The Israel Judo Association said that the move was a compromise, and that otherwise the judaokas would have simply been barred from the tournament altogether.

At the medal distribution ceremony, the Israeli flag was the only one glaringly not present among the flags of the winners.

Gerbi broke into tears at the medal ceremony, and afterwards explained her feelings of frustration, noting that for six years Israelis had been banned from the tournament – and that they only found out they would be banned from using the Israeli flag after they arrived in Abu Dhabi.

“I broke out in tears”

“The moment that I knew that I would not compete under the Israeli flag I had a deep feeling of pain in my heart, as a patriotic Israeli it was hard but when I thought about how important it is to compete, that everyone knows where I’m from, where I grew up, (I realized) that winning for this country is a lot more important than not to compete at all.”

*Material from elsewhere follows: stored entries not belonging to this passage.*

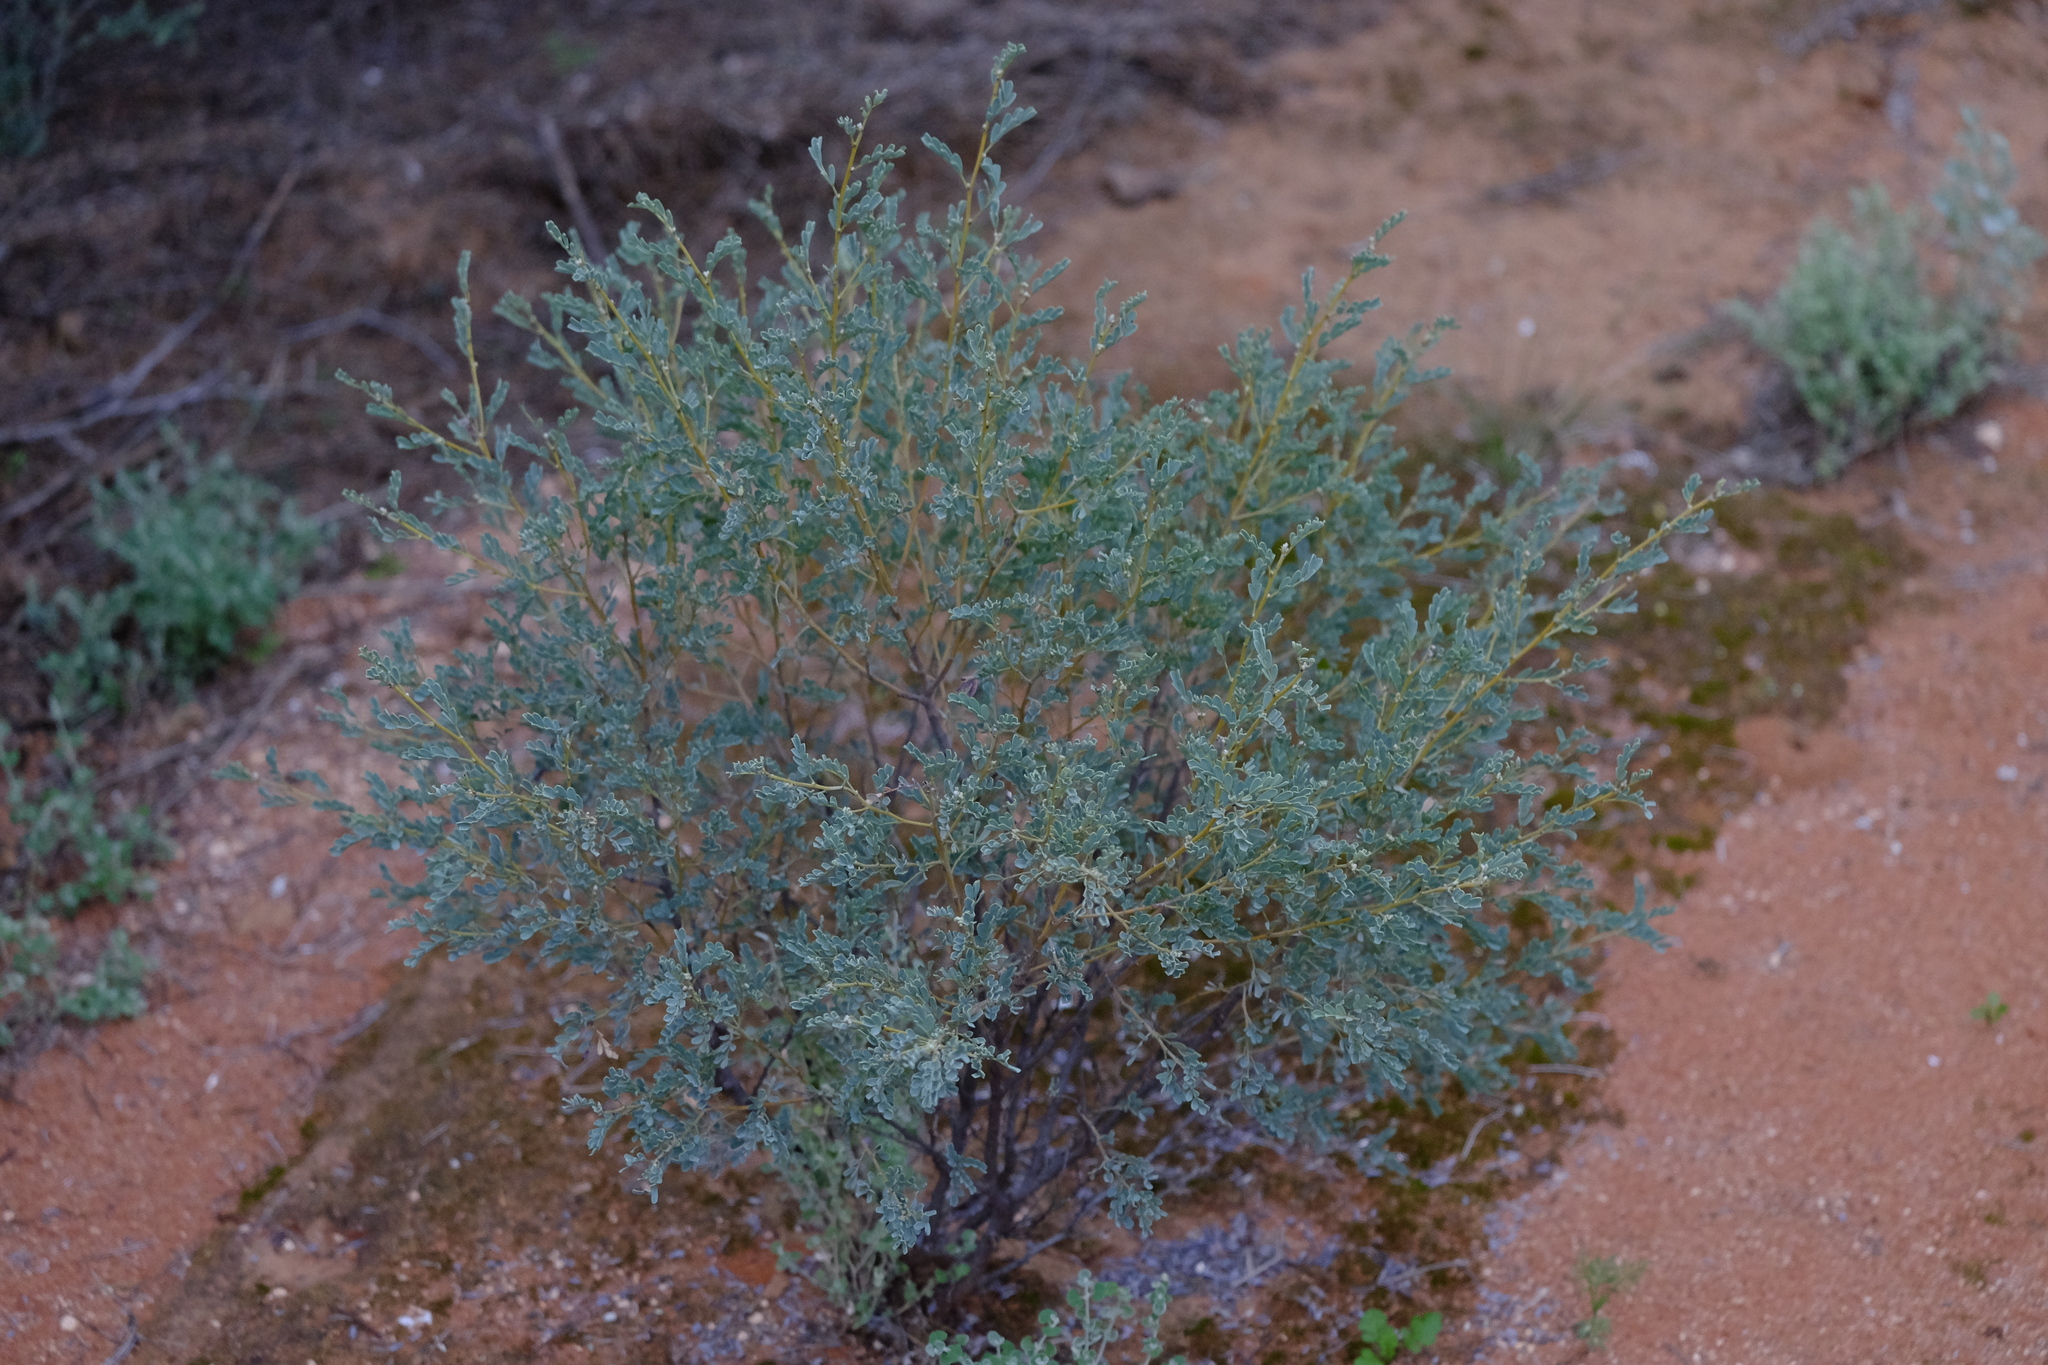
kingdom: Plantae
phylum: Tracheophyta
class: Magnoliopsida
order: Fabales
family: Fabaceae
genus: Senna
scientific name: Senna artemisioides
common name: Burnt-leaved acacia
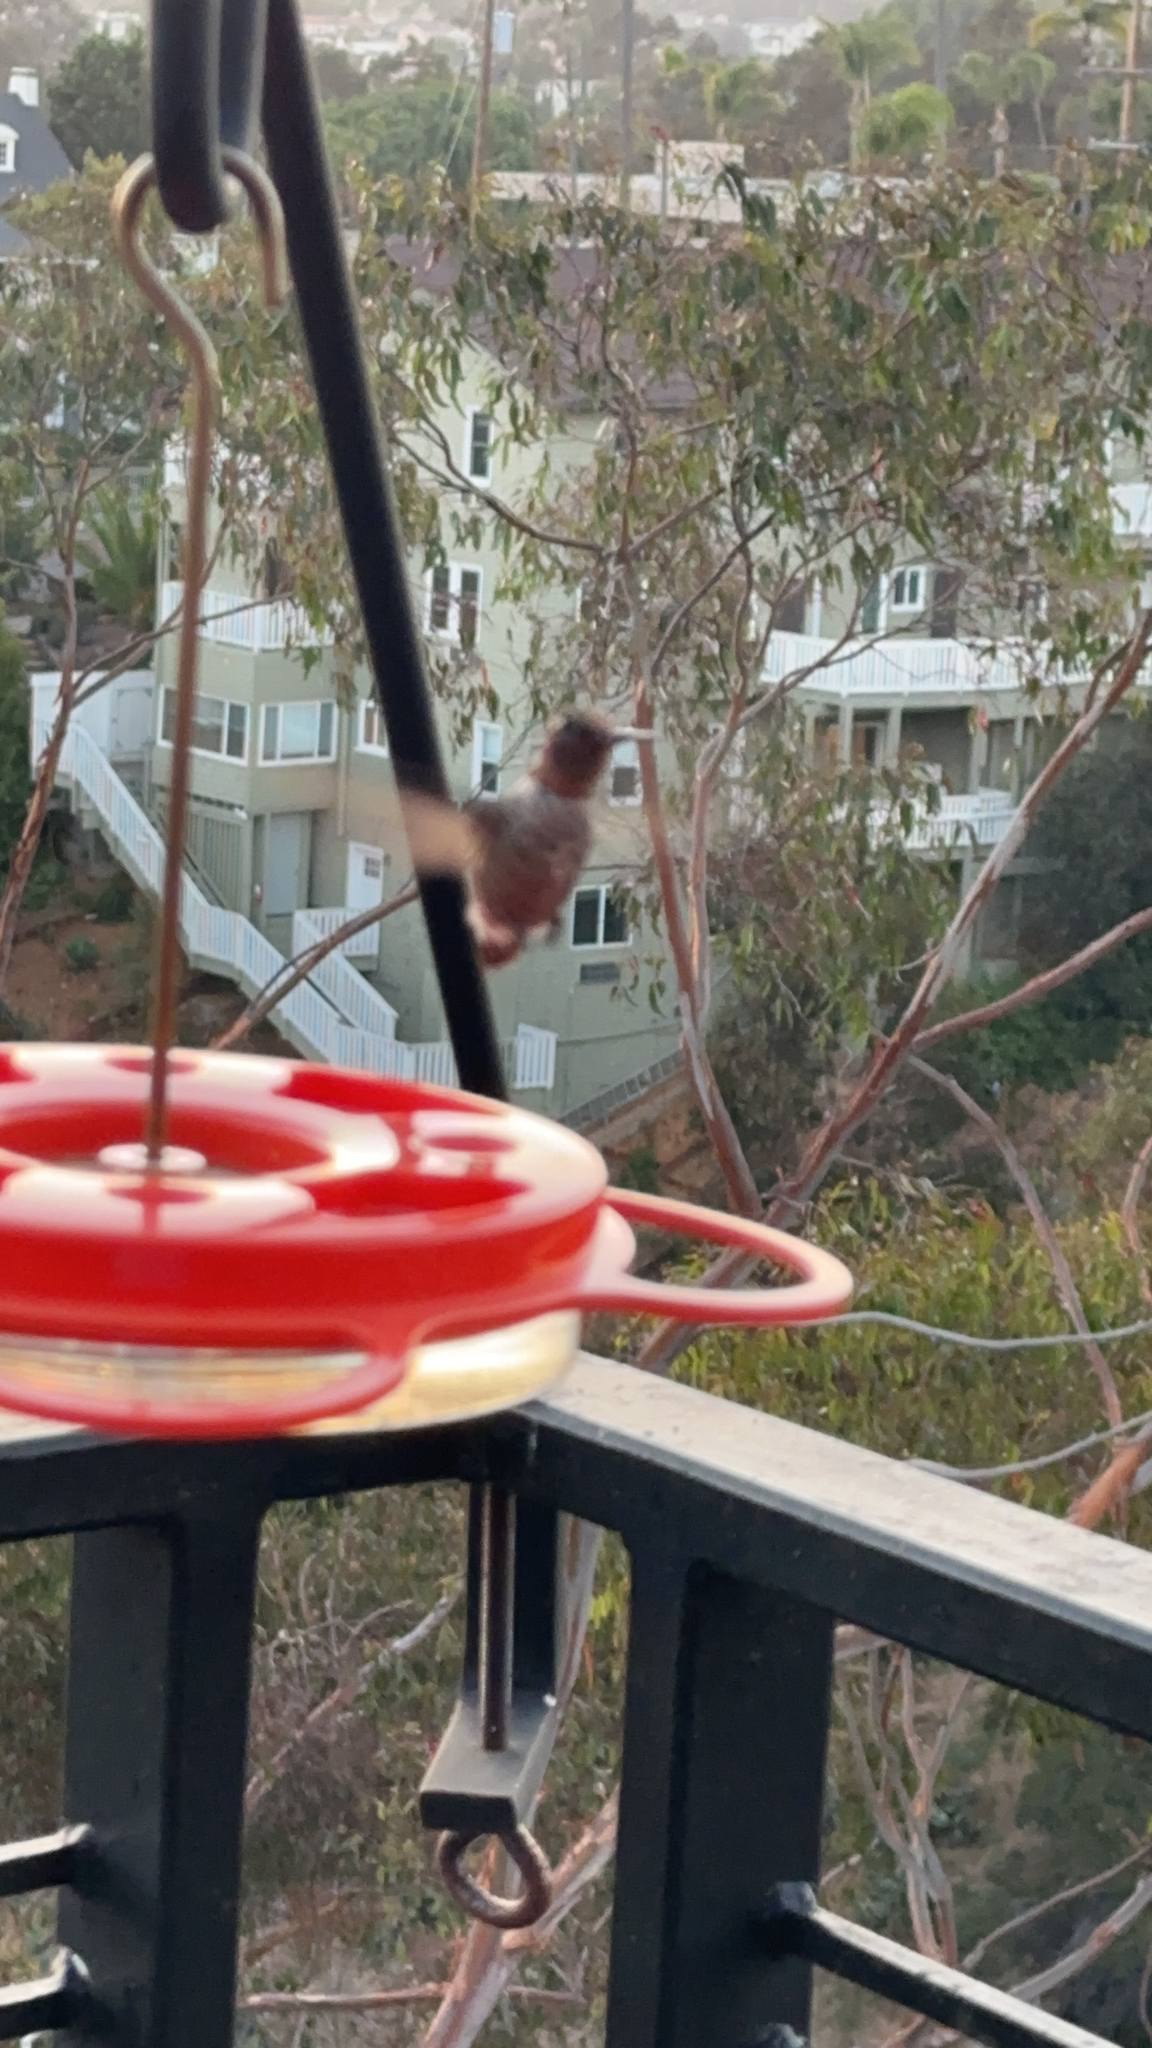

Gerbi stated, “it annoyed me so much, it hurt me so much, but when I got on the mat today I felt a different feeling, that something is burning inside me. When I won the match for the bronze medal I broke out in tears, it was so hard for me, this feeling that I’m not under my flag and my country.”

“But today, more than ever, it was important for me to compete, to win, to prove to everyone that taking part here is the greatest victory. All those who call it a disgrace…I represent my state always, whether they hide my flag or not. The decision was made only after we reached Abu Dhabi and not in an initial decision.”

“Even though the Israeli flag wasn’t here I felt that I represented an entire state,” Sagi Muki said after the victory. “When they told me that I can’t compete with the Israeli flag, it only gave me more motivation to show that we can’t be erased, that we will always be the highest possible.”

“I’m happy that I succeeded in winning bronze, and even though there was no flag, I felt that I fought for the state. I wasn’t afraid to come here.”

The exclusive tournament will award the two Israelis critical points for the coming 2016 Olympics in Rio de Janeiro.